### The data

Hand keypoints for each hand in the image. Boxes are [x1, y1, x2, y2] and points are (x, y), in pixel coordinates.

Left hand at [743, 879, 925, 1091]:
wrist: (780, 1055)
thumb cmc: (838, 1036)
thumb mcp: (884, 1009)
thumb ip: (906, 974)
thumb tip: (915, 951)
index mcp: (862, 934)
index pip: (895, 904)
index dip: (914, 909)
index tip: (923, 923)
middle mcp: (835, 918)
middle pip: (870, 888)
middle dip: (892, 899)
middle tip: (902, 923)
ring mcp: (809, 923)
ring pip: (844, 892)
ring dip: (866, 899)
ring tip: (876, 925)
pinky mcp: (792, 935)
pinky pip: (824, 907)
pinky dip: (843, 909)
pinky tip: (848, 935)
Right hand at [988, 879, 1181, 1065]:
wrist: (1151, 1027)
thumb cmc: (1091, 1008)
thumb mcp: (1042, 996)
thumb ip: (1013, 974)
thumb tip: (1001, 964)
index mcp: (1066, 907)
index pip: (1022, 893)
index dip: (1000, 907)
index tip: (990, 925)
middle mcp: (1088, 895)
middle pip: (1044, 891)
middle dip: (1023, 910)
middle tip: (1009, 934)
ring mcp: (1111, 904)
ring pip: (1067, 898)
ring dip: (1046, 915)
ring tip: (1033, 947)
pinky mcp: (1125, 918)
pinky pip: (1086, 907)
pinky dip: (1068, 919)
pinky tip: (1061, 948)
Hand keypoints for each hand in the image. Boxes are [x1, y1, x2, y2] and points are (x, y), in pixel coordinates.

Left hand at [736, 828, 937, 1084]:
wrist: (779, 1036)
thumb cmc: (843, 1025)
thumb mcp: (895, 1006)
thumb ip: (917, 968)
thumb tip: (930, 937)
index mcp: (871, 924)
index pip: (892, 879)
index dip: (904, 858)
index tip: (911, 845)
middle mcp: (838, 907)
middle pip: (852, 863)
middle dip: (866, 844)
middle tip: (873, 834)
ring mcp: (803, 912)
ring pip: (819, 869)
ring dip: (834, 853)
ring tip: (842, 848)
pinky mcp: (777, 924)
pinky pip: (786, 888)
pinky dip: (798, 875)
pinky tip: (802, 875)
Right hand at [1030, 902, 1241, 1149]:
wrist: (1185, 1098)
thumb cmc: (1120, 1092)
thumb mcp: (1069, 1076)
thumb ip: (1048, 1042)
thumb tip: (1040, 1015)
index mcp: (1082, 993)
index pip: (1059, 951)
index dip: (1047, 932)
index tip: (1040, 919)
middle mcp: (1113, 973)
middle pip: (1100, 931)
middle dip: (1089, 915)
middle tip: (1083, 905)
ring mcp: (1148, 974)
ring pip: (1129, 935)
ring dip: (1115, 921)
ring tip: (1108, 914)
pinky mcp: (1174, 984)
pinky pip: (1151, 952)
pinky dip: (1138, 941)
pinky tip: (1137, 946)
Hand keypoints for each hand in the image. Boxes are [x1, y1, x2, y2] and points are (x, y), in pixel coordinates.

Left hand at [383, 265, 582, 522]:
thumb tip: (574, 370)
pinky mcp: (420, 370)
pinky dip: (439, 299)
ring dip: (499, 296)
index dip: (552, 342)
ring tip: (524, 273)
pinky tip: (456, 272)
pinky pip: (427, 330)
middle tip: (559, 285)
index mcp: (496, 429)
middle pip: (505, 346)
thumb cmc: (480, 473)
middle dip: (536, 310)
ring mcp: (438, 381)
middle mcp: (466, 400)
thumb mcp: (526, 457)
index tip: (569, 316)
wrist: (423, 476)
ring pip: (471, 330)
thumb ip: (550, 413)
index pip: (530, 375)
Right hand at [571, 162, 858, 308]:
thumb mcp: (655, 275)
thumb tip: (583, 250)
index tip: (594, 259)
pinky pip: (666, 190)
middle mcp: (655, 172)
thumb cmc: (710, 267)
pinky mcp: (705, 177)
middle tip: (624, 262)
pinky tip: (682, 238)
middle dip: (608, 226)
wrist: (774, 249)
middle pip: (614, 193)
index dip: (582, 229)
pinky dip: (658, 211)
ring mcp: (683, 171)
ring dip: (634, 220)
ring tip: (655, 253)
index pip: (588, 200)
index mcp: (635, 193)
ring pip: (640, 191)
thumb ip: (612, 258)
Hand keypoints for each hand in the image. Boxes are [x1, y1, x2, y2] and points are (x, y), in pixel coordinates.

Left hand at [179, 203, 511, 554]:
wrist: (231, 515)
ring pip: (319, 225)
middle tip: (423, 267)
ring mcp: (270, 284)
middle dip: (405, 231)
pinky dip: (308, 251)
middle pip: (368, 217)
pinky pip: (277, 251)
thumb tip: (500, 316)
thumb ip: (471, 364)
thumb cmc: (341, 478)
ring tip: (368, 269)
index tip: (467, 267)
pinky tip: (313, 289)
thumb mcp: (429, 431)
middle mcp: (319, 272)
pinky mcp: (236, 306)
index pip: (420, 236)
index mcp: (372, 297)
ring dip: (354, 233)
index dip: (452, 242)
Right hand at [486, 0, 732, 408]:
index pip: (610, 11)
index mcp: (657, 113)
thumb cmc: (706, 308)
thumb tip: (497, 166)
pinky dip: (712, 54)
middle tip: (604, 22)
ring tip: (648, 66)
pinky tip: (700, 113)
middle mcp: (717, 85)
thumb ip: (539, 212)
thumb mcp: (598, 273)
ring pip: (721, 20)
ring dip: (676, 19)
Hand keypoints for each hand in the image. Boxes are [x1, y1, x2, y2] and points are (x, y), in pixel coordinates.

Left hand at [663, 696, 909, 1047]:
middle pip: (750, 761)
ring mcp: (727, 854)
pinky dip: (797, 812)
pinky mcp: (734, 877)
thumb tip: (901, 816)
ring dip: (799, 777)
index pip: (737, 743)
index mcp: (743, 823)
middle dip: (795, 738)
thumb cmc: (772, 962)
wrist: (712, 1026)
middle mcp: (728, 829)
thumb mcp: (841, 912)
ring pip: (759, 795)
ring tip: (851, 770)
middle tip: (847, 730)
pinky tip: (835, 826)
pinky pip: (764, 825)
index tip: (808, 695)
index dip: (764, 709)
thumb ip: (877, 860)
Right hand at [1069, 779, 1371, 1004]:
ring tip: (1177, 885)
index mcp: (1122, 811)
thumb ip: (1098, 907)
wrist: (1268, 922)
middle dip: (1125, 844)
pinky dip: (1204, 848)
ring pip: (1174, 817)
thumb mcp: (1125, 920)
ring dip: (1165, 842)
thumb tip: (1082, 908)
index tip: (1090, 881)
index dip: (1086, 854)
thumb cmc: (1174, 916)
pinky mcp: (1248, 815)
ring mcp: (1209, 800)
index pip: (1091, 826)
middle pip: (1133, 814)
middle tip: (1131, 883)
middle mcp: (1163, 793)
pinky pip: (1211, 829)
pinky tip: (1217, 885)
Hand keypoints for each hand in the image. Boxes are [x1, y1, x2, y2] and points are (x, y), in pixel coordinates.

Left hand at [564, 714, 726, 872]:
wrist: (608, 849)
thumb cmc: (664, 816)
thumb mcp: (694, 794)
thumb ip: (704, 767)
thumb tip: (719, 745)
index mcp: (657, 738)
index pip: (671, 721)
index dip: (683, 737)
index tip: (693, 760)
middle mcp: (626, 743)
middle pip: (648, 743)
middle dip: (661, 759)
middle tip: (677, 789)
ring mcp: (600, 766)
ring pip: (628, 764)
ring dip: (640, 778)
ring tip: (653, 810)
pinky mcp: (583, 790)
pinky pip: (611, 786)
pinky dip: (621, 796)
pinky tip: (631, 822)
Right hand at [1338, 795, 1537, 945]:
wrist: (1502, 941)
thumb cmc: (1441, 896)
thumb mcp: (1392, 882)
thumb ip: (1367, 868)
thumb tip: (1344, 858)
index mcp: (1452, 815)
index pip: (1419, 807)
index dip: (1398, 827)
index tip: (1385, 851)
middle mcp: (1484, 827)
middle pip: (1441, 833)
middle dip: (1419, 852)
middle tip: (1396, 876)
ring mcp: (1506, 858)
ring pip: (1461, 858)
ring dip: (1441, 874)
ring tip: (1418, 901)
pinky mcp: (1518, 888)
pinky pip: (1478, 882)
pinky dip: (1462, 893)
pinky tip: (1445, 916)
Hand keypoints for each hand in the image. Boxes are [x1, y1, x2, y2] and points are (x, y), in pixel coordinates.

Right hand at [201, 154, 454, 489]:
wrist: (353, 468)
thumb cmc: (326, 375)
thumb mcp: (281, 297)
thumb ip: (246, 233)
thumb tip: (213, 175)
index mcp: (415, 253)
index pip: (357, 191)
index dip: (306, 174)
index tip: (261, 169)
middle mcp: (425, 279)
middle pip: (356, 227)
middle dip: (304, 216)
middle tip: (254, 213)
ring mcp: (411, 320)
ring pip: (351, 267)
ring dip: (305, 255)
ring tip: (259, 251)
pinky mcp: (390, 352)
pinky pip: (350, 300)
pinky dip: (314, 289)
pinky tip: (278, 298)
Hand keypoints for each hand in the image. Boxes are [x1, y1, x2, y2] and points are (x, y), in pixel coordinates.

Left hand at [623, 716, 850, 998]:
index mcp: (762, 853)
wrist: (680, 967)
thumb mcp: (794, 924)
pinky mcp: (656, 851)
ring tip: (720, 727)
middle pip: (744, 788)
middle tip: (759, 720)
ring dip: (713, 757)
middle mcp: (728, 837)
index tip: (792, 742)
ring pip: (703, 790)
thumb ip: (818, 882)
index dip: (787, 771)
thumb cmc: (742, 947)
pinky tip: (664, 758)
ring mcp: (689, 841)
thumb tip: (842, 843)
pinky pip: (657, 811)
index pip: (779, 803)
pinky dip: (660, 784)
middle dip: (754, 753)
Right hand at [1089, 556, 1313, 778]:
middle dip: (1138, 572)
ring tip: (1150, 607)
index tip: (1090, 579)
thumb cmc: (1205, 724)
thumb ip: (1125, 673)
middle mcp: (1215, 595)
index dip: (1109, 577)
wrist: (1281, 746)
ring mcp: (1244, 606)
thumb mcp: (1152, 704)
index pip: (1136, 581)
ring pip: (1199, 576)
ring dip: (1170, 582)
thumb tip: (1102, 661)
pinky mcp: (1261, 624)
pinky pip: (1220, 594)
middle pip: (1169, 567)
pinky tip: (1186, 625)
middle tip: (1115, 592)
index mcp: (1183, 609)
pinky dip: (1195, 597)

######

Assignment:
Begin with the line that has "pinky dip: (798, 875)" in the listing above and end after the line that has "pinky tip: (682, 238)"; output those lines exactly.

Output below:
pinky dip: (798, 875)
pinky tip: (802, 875)
Right hand at [1030, 902, 1241, 1149]:
wrist: (1185, 1098)
thumb cmc: (1120, 1092)
thumb mcp: (1069, 1076)
thumb ip: (1048, 1042)
thumb tip: (1040, 1015)
index mcp: (1082, 993)
index pip: (1059, 951)
index dip: (1047, 932)
index tip: (1040, 919)
middle mcp: (1113, 973)
middle pip: (1100, 931)
middle dip: (1089, 915)
middle tip: (1083, 905)
ring mcp: (1148, 974)
ring pip: (1129, 935)
ring dip: (1115, 921)
ring tip: (1108, 914)
pinky mcp: (1174, 984)
pinky pip: (1151, 952)
pinky dip: (1138, 941)
pinky tip: (1137, 946)
Hand keypoints for each hand in the image. Boxes are [x1, y1, x2, y2] and points are (x, y), in pixel coordinates.

Left hand at [383, 265, 582, 522]:
thumb tip: (574, 370)
pinky mcp: (420, 370)
pinky dip: (439, 299)
ring dip: (499, 296)
index dip: (552, 342)
ring tip: (524, 273)
pinky tip: (456, 272)
pinky pip: (427, 330)
middle tip: (559, 285)
index mcp: (496, 429)
middle pip: (505, 346)
thumb cmc: (480, 473)
middle dip: (536, 310)
ring mcp: (438, 381)
middle mcp: (466, 400)
thumb mcp: (526, 457)
index tip: (569, 316)
wrist: (423, 476)
ring pip: (471, 330)
thumb ip: (550, 413)
index pip: (530, 375)
Right hand at [571, 162, 858, 308]:
thumb mcp: (655, 275)
thumb tip: (583, 250)
index tip: (594, 259)
pinky pip: (666, 190)
middle mcp: (655, 172)
thumb cmc: (710, 267)
pinky mcp: (705, 177)
middle tip: (624, 262)
pinky tip: (682, 238)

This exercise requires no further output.